Problem. Let $f:D\to\mathbb R,$ be continuous, where $D\subset\mathbb R^2$, open, and let $\varphi,\psi :[\tau:T]\to\mathbb R,$ differentiable functions. If $\varphi(\tau)=\psi(\tau),$ and $$ \varphi'(t)=f\big(t,\varphi(t)\big) \quad\text{and}\quad \psi'(t)<f\big(t,\psi(t)\big), $$ for every $\,t\in [\tau,T],$ then show that $\psi(t)<\varphi(t),$ for all $t\in (\tau,T]$.

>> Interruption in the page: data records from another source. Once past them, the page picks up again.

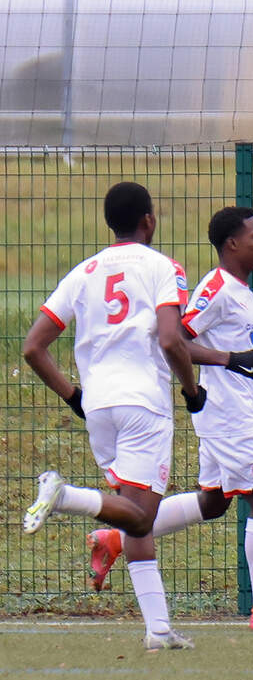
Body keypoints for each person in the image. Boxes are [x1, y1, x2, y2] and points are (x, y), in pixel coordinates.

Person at [87, 206, 253, 631]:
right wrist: (235, 360)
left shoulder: (240, 289)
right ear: (232, 244)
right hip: (228, 415)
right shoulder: (216, 288)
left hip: (233, 410)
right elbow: (175, 342)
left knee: (214, 502)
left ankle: (115, 538)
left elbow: (222, 349)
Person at [22, 181, 207, 650]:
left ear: (110, 224)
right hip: (143, 402)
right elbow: (170, 340)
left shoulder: (83, 272)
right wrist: (191, 389)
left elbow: (33, 347)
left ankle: (158, 629)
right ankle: (65, 496)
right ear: (149, 220)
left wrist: (73, 397)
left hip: (99, 406)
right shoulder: (164, 267)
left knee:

This is an exercise in an undergraduate ODEs class of rather elementary level. I have produced a solution (which I post), but I am afraid that it is a bit too technical. It assumes the knowledge of Calculus of M. Spivak's level. In particular, it uses the fact that the zero set of a continuous function is closed, and if it is bounded it contains a minimum. I was wondering if there is a simpler solution, more suitable for the level of that class.

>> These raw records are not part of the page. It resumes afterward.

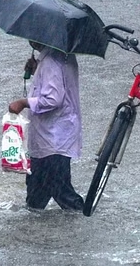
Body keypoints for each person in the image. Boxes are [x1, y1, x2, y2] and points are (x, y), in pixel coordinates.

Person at [8, 40, 85, 212]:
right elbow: (59, 83)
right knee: (36, 192)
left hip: (53, 138)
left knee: (60, 190)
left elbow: (53, 99)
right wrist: (38, 70)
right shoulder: (62, 55)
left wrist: (23, 102)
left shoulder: (50, 61)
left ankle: (85, 217)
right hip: (53, 137)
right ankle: (35, 229)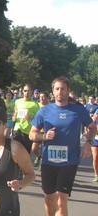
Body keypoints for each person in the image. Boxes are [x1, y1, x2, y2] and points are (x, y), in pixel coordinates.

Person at [29, 76, 97, 216]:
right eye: (57, 89)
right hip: (48, 161)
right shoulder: (45, 111)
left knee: (61, 199)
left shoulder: (78, 110)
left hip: (69, 161)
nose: (60, 92)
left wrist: (88, 144)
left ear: (68, 91)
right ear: (53, 92)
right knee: (49, 197)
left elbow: (92, 127)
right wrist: (43, 136)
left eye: (63, 89)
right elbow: (32, 134)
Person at [12, 84, 40, 154]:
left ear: (31, 92)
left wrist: (30, 118)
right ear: (22, 92)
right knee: (15, 152)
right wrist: (14, 117)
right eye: (25, 91)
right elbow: (15, 113)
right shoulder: (17, 102)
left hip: (28, 131)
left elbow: (38, 120)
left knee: (26, 153)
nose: (26, 92)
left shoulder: (35, 104)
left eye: (28, 91)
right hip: (17, 129)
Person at [32, 91, 50, 170]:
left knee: (44, 148)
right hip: (38, 130)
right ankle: (39, 157)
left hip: (47, 130)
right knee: (34, 148)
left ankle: (43, 163)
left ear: (47, 97)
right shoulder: (37, 105)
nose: (41, 99)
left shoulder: (51, 107)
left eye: (43, 97)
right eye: (40, 97)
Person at [91, 109, 98, 182]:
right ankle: (96, 175)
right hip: (95, 139)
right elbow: (91, 125)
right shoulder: (97, 112)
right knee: (95, 157)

I am providing a sketch of proof.
Assume that $\varphi(t_1)\le \psi(t_1),$ for some $t_1\in (\tau,T]$.
Step 1. Since $\varphi(\tau)=\psi(\tau),\,$ and $\varphi'(\tau)>\psi'(\tau),\,$ then there exists a $\delta>0$, such that $\varphi(t)>\psi(t),\,$ for $t\in (\tau,\tau+\delta)$.
Step 2. Combining the assumption that $\varphi(t_1)\le \psi(t_1),$ for some $t_1\in (\tau,T]$, with the result of Step 1, we obtain that (due to the Intermediate Value Theorem) the set $\,S=\{t\in [\tau+\delta,T]:\varphi(t)=\psi(t)\},\,$ is non-empty.

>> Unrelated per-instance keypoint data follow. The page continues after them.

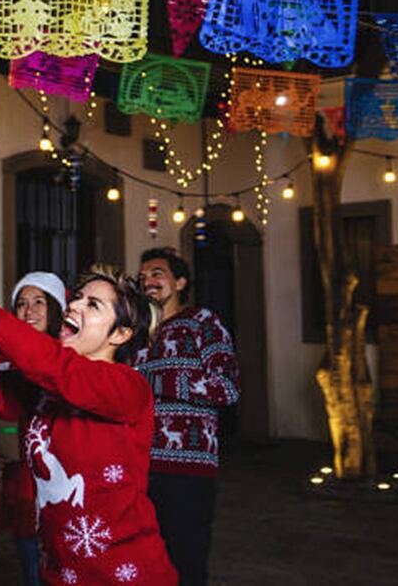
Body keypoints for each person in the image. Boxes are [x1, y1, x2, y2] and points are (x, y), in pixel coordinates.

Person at [0, 254, 179, 586]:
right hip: (59, 571)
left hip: (122, 574)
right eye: (77, 298)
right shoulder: (48, 387)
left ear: (120, 334)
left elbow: (56, 366)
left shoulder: (128, 386)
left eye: (93, 305)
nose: (75, 306)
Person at [136, 247, 240, 586]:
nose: (147, 281)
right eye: (143, 277)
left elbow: (226, 387)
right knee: (144, 563)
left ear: (180, 282)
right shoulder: (136, 333)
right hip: (139, 467)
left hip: (187, 470)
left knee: (186, 564)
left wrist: (156, 380)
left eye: (157, 274)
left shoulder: (202, 322)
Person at [0, 272, 66, 586]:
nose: (29, 311)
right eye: (21, 304)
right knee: (32, 570)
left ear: (56, 309)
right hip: (22, 487)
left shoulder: (71, 359)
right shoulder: (2, 363)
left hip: (63, 487)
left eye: (39, 302)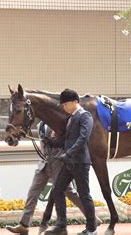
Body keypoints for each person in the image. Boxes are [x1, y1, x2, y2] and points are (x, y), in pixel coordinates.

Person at [6, 120, 97, 235]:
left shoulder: (57, 122)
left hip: (57, 162)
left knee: (69, 192)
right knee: (33, 192)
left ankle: (92, 218)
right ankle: (24, 225)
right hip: (43, 163)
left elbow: (65, 142)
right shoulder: (40, 125)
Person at [45, 89, 97, 235]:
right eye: (63, 105)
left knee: (84, 194)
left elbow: (83, 139)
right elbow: (67, 140)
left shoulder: (85, 116)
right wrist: (51, 142)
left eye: (66, 104)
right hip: (69, 161)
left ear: (75, 102)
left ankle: (91, 229)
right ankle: (61, 225)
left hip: (80, 162)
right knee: (57, 190)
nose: (64, 107)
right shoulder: (70, 118)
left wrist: (69, 153)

Step 3. Let $s=\min\{t\in [\tau+\delta,T] : \varphi(t)=\psi(t)\}$. As $\varphi(t)>\psi(t),\,$ for $t\in (\tau,s)$, then $$ \varphi'(s)=\lim_{t\to s^-}\frac{\varphi(t)-\varphi(s)}{t-s} \le\lim_{t\to s^-}\frac{\psi(t)-\psi(s)}{t-s} =\psi'(s)<f\big(s,\psi(s)\big)\\ =f\big(s,\varphi(s)\big)=\varphi'(s). $$ Contradiction.